8. being close to my friends
Actually, most of my close friends don't live in the same city as me anymore. But I'm only 2 hours from home, so I have lots of friends/my brother who come visit on a semi-regularly basis. It'll be a lot harder to visit when I'm 10 hours away instead of 2 hours away. :(
9.My local coffee shop
Best bagels in town! I lived less than a block from this place when I first moved here, and when I moved I purposefully moved within walking distance. They are the only place I've found that has GOOD bagels, and they usually run out of them by around 10am. When I first moved here it was a very small convenience store with great coffee and bagels, a few years ago it got bought by someone else, and now they have fancy pastries and fancier coffee instead of the convenience part. But it's still great. I usually walk barkley there, and they have a little hitching post with a bowl of water next to it for tying up your dog while you go inside.
10. being a student
yeah, i suppose it had to come to an end at some point. Counting Kindergarden and Pre-k, I've been a student for 24 years. It has it's drawbacks, but it also is pretty awesome- discounts on movies, being able to take off pretty much whenever, not working full time hours...yeah I'll miss it. Profs still have a pretty flexible schedule (other than classes and meetings) but as they say..you can work any 70 hours of the week.

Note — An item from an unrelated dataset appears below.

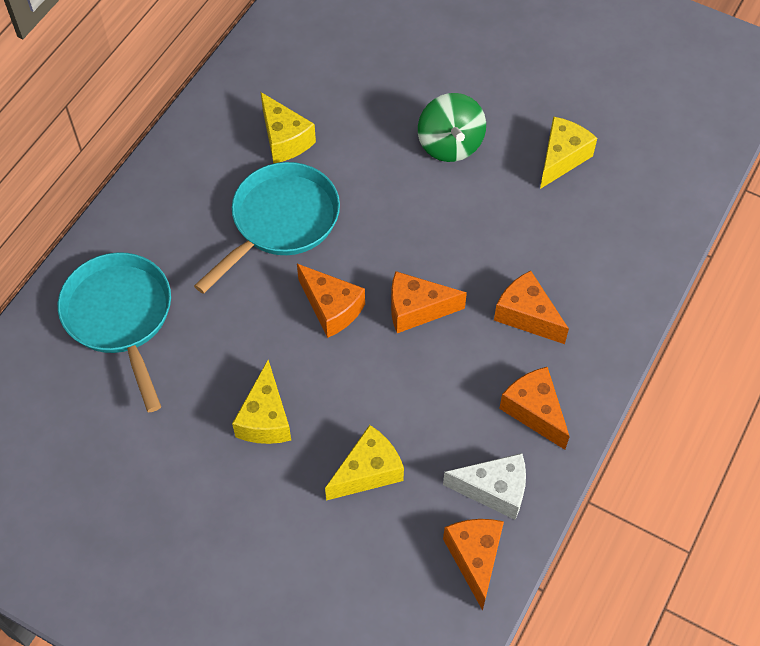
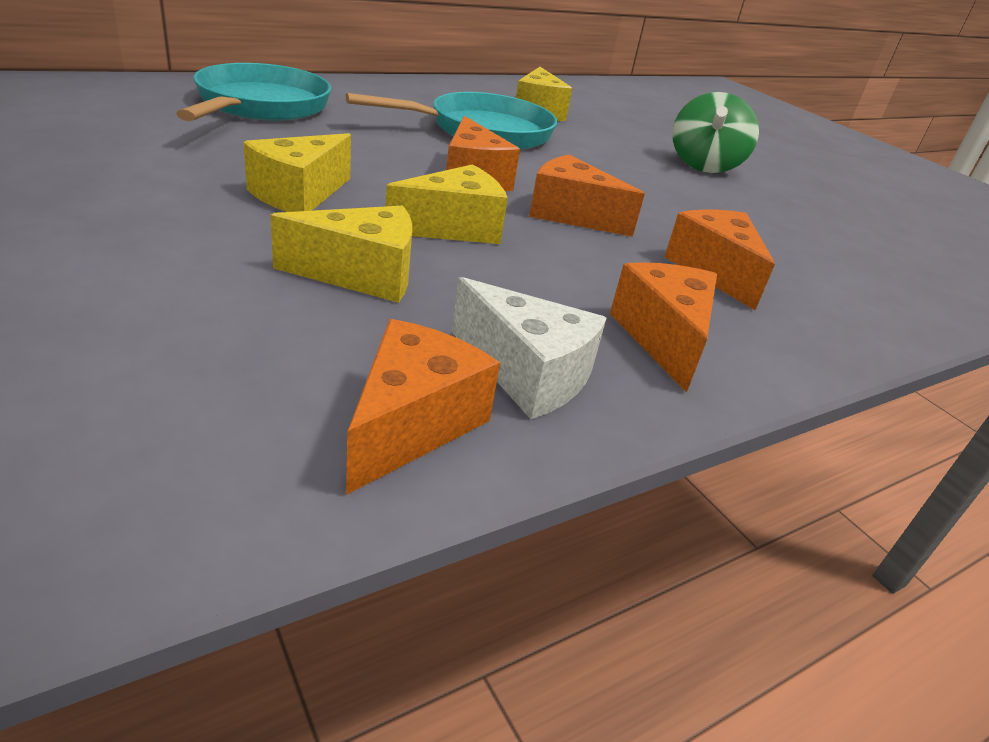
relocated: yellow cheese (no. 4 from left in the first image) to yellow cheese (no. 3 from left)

Good luck, AE! I'm not a prof, I'm a postdoc, but I identify with what you are saying. I was really sad last June when I moved out of GradSchoolTown, where I had lots of routines, and, more importantly, a number of communities of friends. The fact that many of my friends were moving away too helped only a little. I realized I would really miss being a student and living so near my grad school friends. The good news is that, a year later, I feel good about where I am living now. I'm still in touch with my old friends and am starting to make new ones. I also realized that I couldn't be a student forever, and it was easier to make the transition to adulthood in a different place. I have my husband, of course, and you have B and Barkley.
ReplyDeleteGood luck with the move AE! I've been reading your blog for a couple of months now but never left a comment. I am about to start a post-doc in another city next month so I will be relocating as well. I totally know how you feel and I'm a bit depressed about leaving the place where I'm currently leaving. But the good part is the new research topic I'll be working on (very exciting!!!) and I'll be closer to my parents. And my bf is able to move with me!
ReplyDeleteyeah, it's not even my friends I will miss at this point, cause most of my friends moved out of the area a year or two ago for various reasons (probably cause most of them were students of one kind or another and most graduated and moved on).
ReplyDeleteBut I will miss my routines, and all the little things I like about living here, which is mostly what this list is about I guess. And this is the first place I lived with my husband, and this is like the first phase of our life together, and now we're moving on to a new phase of our life and even though the first phase kinda sucked cause we were so poor, it's kinda bittersweet that it's over if that makes sense...
And at the same time it's exciting, since I finally get to settle down somewhere for a while, cause the city I'm moving to is a pretty cool city and cause I finally get to be a professor which is totally my dream..which is ALSO somewhat terrifying cause holy crap, I can't believe I'm an actual professor! And now I'm on the tenure track so the pressure is totally on!
Yeah this whole transition is somewhat insane. I'm also going from a student earning barely above poverty level wages and living in a slum apartment in a crappy urban neighborhood to being an adult with a full time well paying job and who owns a pretty sweet (IMO) house in a nice middle class sububanish block...it's like as extreme a transition as when my parents cut me off and I moved out of their upper middle class house to live in my first crappy apartment in a terrible neighborhood...just in reverse.